# [GIVEN REQUEST A]
Return the lines in the records from the line with "text </devices> [177, 1133, 1063, 1158]" up to and including the line with "text virsh -c lxc:// list", copying each one unchanged.

# [EXTRACT PROVIDED]
==================================================
Lower Cotton Prices Should Spin Higher Margins For Retailers Next Year
December 15 2011 - 11:45AM
Dow Jones News
After crimping retailers' margins by rising to record prices,
cotton may provide some relief.
Retailers are still forming financial plans, but a number have
noted that they expect cotton costs to be significantly lower in
the second half of 2012, which should provide a boost to
margins.
As cotton prices spiked in the last 18 months, retailers raised
prices to cover inventory costs. If they maintain those prices as
cotton prices decline, as many analysts expect, profits will rise
once the higher-cost stock is sold.
The price of cotton, a key component of everything from jeans to
sweaters to t-shirts, has already fallen significantly. Cotton
peaked at $2.15 per pound on a closing basis in March, more than
three times its average price of about 65 cents over the past 10
years. The fiber is now down around 60% from that high to around
85.55 cents a pound.
==================================================
# [GIVEN REQUEST B]
Answer these questions about the cotton prices article above:
(i) What closing-basis peak did cotton reach in March?
(ii) What was cotton's average price over the past 10 years?
(iii) In which part of 2012 do retailers expect cotton costs to be significantly lower?

# [DATA FOR THE TASK]
==================================================
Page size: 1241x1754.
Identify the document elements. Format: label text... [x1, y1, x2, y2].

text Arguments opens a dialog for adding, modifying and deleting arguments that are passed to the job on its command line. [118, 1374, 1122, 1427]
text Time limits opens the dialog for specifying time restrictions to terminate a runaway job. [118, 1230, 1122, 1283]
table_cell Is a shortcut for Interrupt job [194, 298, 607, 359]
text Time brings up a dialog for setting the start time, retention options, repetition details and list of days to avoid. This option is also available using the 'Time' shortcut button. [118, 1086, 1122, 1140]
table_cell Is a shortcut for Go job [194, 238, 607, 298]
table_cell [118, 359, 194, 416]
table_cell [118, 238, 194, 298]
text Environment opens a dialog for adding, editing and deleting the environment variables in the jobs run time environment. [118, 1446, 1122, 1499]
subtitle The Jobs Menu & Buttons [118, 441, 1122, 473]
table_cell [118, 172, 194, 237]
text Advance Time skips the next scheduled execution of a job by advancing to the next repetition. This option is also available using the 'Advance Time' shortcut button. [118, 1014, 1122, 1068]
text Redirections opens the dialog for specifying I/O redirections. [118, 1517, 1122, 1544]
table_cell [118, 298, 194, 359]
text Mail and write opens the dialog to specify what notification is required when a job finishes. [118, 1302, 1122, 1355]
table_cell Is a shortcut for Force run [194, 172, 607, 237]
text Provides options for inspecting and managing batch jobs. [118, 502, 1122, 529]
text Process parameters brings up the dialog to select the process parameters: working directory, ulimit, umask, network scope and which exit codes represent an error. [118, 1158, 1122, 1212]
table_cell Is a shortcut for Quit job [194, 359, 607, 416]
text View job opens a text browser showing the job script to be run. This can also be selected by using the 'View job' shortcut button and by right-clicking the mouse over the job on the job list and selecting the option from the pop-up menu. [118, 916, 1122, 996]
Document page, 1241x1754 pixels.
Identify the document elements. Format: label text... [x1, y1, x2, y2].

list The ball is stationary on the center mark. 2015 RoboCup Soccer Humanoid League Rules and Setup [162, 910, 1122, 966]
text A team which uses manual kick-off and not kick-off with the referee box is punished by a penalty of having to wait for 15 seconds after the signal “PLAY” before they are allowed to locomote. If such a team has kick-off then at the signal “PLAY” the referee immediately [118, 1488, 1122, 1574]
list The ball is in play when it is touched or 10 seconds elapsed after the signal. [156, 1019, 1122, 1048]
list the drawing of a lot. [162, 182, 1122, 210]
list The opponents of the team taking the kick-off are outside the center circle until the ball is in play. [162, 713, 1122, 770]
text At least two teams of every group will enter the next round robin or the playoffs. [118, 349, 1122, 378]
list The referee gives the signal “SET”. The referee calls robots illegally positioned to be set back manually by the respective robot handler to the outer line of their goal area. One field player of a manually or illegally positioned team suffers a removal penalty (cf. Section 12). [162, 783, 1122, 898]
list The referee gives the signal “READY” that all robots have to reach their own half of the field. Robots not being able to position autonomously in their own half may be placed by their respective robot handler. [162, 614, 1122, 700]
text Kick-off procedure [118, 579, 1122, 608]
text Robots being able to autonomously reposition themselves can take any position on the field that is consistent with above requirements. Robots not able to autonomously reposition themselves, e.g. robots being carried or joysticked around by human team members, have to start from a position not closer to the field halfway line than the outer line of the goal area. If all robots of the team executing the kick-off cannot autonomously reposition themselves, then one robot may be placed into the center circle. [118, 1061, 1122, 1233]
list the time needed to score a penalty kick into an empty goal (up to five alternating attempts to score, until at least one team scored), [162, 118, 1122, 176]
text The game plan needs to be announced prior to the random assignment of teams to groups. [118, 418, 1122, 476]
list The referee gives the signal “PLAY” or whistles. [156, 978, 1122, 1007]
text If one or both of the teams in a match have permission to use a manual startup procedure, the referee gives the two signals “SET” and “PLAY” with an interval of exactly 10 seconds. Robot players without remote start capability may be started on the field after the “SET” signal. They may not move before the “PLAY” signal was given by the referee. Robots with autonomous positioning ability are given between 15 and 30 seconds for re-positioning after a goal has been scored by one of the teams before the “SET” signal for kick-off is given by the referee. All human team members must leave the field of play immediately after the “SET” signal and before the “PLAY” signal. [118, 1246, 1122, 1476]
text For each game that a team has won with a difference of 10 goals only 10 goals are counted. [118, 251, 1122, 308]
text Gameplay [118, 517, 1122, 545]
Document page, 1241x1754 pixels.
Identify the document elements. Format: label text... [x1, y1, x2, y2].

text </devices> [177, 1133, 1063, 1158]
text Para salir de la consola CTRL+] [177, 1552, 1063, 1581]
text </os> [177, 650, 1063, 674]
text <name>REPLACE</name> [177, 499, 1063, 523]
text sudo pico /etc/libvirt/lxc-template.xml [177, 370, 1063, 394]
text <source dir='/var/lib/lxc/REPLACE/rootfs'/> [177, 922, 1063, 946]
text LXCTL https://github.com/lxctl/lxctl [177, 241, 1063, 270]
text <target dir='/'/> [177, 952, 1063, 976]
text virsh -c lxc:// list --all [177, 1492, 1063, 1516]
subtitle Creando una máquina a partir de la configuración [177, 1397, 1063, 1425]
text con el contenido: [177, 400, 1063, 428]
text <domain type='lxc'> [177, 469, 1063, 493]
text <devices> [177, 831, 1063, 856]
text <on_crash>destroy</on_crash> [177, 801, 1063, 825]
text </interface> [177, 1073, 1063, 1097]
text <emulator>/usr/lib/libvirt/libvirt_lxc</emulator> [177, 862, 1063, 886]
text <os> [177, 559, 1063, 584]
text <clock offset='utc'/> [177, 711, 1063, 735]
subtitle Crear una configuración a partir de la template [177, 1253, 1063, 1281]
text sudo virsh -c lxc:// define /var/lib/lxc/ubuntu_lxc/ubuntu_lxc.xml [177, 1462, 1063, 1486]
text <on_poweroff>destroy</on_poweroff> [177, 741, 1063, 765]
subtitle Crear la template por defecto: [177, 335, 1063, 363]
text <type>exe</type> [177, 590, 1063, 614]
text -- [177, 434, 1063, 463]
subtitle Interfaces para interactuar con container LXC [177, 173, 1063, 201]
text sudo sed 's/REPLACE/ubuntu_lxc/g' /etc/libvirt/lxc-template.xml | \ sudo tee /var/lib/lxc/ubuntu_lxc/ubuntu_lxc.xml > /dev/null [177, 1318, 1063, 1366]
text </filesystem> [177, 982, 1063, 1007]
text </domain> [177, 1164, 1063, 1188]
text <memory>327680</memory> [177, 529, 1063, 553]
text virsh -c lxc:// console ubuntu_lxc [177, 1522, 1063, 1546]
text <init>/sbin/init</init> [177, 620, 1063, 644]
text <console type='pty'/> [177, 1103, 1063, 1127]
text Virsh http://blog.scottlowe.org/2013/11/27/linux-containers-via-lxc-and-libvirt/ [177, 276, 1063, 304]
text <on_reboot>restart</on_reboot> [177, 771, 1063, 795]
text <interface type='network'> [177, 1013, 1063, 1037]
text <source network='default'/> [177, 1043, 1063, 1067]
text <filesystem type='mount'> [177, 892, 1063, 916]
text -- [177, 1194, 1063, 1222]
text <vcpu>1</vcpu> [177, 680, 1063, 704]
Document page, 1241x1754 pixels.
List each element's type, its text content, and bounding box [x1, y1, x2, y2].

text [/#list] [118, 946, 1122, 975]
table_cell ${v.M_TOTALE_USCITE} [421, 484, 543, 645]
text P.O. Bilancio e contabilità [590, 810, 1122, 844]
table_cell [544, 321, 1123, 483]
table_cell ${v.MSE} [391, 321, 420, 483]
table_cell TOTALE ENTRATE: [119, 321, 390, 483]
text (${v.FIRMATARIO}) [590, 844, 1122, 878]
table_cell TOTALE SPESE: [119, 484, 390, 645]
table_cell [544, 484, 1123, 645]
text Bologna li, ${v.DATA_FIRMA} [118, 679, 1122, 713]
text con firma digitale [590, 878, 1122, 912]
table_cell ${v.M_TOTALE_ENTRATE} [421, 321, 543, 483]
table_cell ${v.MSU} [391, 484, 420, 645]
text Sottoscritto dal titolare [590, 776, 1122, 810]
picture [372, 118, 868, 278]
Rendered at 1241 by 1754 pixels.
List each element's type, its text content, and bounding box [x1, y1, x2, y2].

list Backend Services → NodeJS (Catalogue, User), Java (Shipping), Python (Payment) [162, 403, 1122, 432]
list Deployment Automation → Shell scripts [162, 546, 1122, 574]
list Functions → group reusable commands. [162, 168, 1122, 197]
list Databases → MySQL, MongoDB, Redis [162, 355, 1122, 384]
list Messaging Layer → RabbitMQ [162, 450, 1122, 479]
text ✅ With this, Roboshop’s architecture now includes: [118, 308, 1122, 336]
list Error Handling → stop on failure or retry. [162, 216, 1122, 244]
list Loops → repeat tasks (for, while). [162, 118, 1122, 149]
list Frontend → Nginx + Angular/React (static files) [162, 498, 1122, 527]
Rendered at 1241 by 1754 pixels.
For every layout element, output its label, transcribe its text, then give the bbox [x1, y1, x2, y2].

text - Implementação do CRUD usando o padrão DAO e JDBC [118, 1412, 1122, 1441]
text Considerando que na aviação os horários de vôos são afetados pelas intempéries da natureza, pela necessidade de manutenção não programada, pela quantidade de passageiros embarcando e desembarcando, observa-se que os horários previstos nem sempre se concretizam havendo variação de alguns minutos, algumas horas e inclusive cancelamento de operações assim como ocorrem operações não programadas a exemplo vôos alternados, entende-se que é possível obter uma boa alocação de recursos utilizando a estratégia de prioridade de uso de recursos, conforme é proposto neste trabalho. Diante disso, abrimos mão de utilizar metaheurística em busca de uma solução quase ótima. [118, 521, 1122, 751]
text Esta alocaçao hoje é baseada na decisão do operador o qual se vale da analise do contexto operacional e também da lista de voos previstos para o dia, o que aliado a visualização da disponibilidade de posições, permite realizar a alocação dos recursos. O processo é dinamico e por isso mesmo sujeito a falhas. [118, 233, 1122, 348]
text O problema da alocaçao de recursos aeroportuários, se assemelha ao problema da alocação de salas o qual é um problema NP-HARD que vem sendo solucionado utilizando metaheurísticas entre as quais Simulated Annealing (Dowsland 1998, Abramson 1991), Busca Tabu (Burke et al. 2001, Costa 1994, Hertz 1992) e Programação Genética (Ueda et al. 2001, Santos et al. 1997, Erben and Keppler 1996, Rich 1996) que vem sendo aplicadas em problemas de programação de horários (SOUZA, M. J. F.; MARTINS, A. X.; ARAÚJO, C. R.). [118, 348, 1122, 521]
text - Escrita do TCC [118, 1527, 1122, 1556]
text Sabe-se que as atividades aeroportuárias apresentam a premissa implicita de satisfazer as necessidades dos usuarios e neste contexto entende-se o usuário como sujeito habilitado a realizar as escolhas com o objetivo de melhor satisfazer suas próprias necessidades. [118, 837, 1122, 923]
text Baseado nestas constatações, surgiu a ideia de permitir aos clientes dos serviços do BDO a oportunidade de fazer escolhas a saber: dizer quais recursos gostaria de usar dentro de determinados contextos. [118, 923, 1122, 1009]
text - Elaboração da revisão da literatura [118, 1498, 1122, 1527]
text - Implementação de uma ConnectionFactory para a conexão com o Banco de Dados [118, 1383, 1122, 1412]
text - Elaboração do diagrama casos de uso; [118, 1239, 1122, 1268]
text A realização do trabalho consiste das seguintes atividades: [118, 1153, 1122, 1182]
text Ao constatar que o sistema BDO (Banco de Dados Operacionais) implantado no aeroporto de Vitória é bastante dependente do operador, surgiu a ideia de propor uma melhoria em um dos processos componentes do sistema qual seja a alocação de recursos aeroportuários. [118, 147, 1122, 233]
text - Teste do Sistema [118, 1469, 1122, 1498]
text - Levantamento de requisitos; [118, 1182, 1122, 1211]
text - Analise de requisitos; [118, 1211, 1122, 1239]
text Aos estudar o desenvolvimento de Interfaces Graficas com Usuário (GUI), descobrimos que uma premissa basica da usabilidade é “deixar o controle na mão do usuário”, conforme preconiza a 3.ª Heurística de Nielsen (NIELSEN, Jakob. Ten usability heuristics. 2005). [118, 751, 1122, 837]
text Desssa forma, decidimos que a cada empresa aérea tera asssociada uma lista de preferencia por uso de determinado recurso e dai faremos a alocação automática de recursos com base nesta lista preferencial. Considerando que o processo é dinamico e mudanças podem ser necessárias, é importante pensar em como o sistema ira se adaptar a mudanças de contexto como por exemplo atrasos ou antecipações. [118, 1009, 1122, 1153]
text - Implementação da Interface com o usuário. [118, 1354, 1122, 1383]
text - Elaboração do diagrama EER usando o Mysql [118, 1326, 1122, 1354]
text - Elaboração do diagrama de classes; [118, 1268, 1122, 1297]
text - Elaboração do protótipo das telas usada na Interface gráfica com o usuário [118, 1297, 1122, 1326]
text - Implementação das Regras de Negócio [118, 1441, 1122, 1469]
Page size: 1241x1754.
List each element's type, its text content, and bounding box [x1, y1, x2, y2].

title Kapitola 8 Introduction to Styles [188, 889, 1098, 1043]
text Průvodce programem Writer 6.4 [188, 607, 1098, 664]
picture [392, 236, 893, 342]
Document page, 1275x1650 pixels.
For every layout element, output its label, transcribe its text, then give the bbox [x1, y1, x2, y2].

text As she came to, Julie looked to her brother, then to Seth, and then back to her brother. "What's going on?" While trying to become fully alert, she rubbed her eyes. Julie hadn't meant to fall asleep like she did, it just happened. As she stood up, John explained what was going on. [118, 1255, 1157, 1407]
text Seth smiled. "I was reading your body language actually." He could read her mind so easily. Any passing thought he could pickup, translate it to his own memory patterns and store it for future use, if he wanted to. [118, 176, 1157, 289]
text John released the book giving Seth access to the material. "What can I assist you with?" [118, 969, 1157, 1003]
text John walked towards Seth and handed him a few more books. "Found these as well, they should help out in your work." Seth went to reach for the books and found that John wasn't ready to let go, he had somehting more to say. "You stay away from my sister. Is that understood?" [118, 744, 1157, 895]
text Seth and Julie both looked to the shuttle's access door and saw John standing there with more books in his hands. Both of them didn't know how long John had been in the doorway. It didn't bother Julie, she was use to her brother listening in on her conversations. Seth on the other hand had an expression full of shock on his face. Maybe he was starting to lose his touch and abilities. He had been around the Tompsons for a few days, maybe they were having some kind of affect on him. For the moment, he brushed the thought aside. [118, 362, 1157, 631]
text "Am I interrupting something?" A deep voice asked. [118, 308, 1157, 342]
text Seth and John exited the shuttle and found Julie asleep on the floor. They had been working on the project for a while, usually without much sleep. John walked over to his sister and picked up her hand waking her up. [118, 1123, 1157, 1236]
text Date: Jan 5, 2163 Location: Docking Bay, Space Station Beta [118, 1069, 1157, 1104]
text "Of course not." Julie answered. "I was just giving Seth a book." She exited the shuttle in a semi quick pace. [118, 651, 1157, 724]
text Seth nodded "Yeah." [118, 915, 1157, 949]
==================================================
# [EXPECTED ANSWER A]
text </devices> [177, 1133, 1063, 1158]
text Para salir de la consola CTRL+] [177, 1552, 1063, 1581]
text </os> [177, 650, 1063, 674]
text <name>REPLACE</name> [177, 499, 1063, 523]
text sudo pico /etc/libvirt/lxc-template.xml [177, 370, 1063, 394]
text <source dir='/var/lib/lxc/REPLACE/rootfs'/> [177, 922, 1063, 946]
text LXCTL https://github.com/lxctl/lxctl [177, 241, 1063, 270]
text <target dir='/'/> [177, 952, 1063, 976]
text virsh -c lxc:// list --all [177, 1492, 1063, 1516]

# [EXPECTED ANSWER B]
(i) $2.15 per pound
(ii) About 65 cents
(iii) The second half of 2012